All information should be up-to-date at the time of writing. I however cannot ensure that years or even months from now that UTA’s system will be the same. This is mostly targeted at classmates in my current section that expressed an overall sound of confusion when my professor attempted to demonstrate the process in class using a Windows computer.
Before you are able to connect to the Oracle application. You need to make sure you have the following:
- A Oracle Database account
- A active connection at UTA or a VPN connection
- Access to the Omega server
Since each section below is heavily reliant on the setup from the previous section being complete please do not skip any steps. Sorry if you hear background noise during any of the videos below. I was slightly rushed to get the videos created so the volume of my voice might also be a little low.
This was the most time consuming step as it seems like a UTA helpdesk staff member has to manually create the account for each request. If you have homework due in the future please do not wait on getting your account created.
Oracle accounts are available to everyone with a current Omega account. You can request an Oracle account by emailing Help Desk at firstname.lastname@example.org. Additionally, instructors may request Oracle accounts for all students in a particular session.

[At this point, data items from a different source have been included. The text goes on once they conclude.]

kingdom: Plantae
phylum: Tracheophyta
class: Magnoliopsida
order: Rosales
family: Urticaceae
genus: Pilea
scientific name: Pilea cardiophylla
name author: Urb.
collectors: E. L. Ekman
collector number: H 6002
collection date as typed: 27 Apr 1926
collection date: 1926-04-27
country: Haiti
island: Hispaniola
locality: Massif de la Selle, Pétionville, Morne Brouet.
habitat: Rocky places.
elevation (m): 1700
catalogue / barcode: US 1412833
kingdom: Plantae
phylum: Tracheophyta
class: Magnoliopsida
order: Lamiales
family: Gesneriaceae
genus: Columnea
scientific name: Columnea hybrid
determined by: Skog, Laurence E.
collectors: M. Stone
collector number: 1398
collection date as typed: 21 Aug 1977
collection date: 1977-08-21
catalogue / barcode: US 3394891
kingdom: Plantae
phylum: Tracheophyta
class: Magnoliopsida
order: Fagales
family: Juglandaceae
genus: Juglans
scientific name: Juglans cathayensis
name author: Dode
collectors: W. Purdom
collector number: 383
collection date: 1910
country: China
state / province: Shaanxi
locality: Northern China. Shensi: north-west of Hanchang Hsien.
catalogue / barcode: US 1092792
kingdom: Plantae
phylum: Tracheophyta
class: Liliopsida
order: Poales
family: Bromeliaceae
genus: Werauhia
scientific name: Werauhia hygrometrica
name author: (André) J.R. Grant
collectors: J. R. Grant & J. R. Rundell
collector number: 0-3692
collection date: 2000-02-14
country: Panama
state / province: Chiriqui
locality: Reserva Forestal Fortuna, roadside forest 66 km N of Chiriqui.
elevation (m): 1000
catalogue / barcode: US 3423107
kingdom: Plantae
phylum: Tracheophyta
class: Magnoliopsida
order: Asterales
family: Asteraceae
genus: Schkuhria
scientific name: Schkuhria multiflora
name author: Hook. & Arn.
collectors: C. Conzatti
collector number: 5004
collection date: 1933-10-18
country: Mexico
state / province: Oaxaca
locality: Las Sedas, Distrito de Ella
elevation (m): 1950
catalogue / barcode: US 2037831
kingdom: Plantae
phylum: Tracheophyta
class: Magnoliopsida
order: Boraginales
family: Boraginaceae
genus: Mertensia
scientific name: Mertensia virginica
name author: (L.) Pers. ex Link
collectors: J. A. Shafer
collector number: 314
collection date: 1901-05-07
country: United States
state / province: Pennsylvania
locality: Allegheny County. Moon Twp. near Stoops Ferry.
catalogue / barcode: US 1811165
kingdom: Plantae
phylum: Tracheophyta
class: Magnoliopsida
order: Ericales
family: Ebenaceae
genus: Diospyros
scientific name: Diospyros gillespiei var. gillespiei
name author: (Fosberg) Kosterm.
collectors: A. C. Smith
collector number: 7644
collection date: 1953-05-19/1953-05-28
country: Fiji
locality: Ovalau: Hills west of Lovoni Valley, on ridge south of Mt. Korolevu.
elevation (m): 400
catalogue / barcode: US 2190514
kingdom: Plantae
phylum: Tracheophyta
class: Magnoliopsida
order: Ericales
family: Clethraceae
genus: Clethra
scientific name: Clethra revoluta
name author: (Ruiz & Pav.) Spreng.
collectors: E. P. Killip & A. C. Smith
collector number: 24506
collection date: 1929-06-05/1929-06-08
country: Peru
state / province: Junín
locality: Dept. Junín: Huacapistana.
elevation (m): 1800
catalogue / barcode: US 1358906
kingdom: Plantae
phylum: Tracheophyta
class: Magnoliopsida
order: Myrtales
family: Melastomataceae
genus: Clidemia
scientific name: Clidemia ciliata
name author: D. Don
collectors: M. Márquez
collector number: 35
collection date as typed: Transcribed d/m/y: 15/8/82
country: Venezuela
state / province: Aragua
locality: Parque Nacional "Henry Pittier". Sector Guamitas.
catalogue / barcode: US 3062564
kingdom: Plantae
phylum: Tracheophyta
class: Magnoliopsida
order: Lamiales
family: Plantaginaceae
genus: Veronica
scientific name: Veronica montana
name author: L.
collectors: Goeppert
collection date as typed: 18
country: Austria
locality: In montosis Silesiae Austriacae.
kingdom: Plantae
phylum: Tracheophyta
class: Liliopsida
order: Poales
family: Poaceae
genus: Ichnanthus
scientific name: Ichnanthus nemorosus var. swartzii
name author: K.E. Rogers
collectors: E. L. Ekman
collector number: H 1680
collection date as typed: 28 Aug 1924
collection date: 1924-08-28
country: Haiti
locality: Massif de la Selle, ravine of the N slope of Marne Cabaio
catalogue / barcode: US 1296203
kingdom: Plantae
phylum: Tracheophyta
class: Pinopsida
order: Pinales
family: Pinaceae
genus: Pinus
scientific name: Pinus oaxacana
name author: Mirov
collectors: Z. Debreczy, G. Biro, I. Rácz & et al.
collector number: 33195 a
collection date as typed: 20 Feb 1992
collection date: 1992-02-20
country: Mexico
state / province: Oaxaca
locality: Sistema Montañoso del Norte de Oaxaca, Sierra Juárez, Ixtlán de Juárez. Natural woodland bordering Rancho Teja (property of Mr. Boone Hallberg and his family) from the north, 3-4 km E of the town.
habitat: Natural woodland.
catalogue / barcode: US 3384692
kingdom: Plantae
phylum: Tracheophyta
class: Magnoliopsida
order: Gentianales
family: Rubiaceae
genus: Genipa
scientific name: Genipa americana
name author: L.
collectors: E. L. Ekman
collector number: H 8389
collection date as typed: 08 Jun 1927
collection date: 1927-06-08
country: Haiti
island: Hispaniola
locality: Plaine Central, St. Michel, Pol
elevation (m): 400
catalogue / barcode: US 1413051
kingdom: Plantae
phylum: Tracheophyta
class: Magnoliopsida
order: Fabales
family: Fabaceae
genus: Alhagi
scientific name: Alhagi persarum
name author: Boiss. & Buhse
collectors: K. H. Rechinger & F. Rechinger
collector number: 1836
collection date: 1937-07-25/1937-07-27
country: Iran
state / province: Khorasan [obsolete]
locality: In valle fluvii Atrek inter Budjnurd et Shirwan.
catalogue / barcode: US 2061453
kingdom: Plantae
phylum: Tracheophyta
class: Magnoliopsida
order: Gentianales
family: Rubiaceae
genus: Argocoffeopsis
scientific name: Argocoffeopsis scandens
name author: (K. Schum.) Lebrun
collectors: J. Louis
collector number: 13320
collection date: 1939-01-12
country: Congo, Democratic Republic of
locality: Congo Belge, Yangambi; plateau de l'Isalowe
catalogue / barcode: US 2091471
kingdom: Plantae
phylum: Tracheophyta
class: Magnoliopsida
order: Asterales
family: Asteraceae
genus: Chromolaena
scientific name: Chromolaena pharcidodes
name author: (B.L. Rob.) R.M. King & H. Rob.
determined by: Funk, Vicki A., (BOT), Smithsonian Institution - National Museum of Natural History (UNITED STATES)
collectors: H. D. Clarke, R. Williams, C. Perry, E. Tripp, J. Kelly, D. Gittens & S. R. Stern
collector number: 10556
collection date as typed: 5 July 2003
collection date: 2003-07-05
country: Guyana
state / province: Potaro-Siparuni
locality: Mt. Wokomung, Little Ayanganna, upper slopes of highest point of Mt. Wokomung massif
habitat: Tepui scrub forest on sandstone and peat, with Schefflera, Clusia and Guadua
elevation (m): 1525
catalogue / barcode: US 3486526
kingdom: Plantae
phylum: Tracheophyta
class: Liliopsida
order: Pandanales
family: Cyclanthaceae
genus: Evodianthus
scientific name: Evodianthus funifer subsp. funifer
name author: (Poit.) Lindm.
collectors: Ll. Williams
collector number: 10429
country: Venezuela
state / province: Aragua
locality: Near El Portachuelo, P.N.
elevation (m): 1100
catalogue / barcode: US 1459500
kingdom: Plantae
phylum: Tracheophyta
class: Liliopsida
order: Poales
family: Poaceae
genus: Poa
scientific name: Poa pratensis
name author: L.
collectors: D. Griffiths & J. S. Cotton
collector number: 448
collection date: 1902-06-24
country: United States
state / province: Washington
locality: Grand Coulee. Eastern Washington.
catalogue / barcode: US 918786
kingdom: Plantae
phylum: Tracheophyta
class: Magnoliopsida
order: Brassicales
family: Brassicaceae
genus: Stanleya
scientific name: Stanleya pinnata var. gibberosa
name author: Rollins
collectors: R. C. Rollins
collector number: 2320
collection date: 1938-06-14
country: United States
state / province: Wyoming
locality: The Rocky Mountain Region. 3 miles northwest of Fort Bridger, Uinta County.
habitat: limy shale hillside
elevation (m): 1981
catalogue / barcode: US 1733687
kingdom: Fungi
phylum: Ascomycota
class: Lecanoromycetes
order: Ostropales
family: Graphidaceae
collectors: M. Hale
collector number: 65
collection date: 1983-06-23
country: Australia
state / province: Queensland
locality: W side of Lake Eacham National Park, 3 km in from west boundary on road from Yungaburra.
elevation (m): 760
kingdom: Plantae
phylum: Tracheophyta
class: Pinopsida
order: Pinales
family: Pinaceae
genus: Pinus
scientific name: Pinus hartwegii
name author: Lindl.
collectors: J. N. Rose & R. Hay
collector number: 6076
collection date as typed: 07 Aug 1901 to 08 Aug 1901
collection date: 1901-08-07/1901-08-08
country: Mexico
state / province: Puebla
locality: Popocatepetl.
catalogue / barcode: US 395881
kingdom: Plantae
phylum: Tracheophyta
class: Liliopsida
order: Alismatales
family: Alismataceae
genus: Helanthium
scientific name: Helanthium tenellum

As of the 2015 Fall semester my Omega account was created automatically. To get my Oracle account created I sent an email to the helpdesk. Make sure and include that you need an “Oracle database account created on the Omega server”.
In short, Omega is a server that UTA maintains. On that server they have Oracle’s Database application installed. You as a student need access to both Omega (should use your NetID username/password) and an Oracle account which will have the same username as your NetID but the password will be sent to you via the Helpdesk once an account has been created.
Since most students will want to work on their homework while at home I highly recommend setting up the VPN connection now. This VPN connection is needed to access the Omega server. The setup should be very similar on Windows.
Note: If you are currently on the UTA campus the VPN connection does not need to be active.
You will need to download and install the Cisco AnyConnect application from https://vpn.uta.edu.
The server address for the VPN application is: vpn.uta.edu
I highly recommend using Cyberduck to copy files from your computer to the Omega server. The graphical interface is much easier to use for individuals that are new the command line.
Download Cyberduck from https://cyberduck.io.
Make sure you are still connected to the UTA VPN for the following.
Run the following commands on your Mac:
mkdir -p ~/.ssh nano ~/.ssh/config
~/.ssh/config file contents:
User field to your UTA NetID.
Host omega User clb4596 HostName omega.uta.edu Port 22
Type the following commands when connected to the Omega Server:
List all tables owned by you:
SELECT * FROM cat;
Clear screen in SQLPlus
SQL > host clear
SQL > exit
The UTA helpdesk does provide some useful documentation at this point on using the Oracle database. I highly recommend changing your default password using the following instructions:
To change your Oracle password. In sqlplus, type:
SQL> ALTER USER username IDENTIFIED BY newpassword;
Replace username with your NetID.
Replace newpassword with the new password that want to create.
Hopefully these instructions help clear up any confusion on using the Omega server and Oracle application provided by UTA.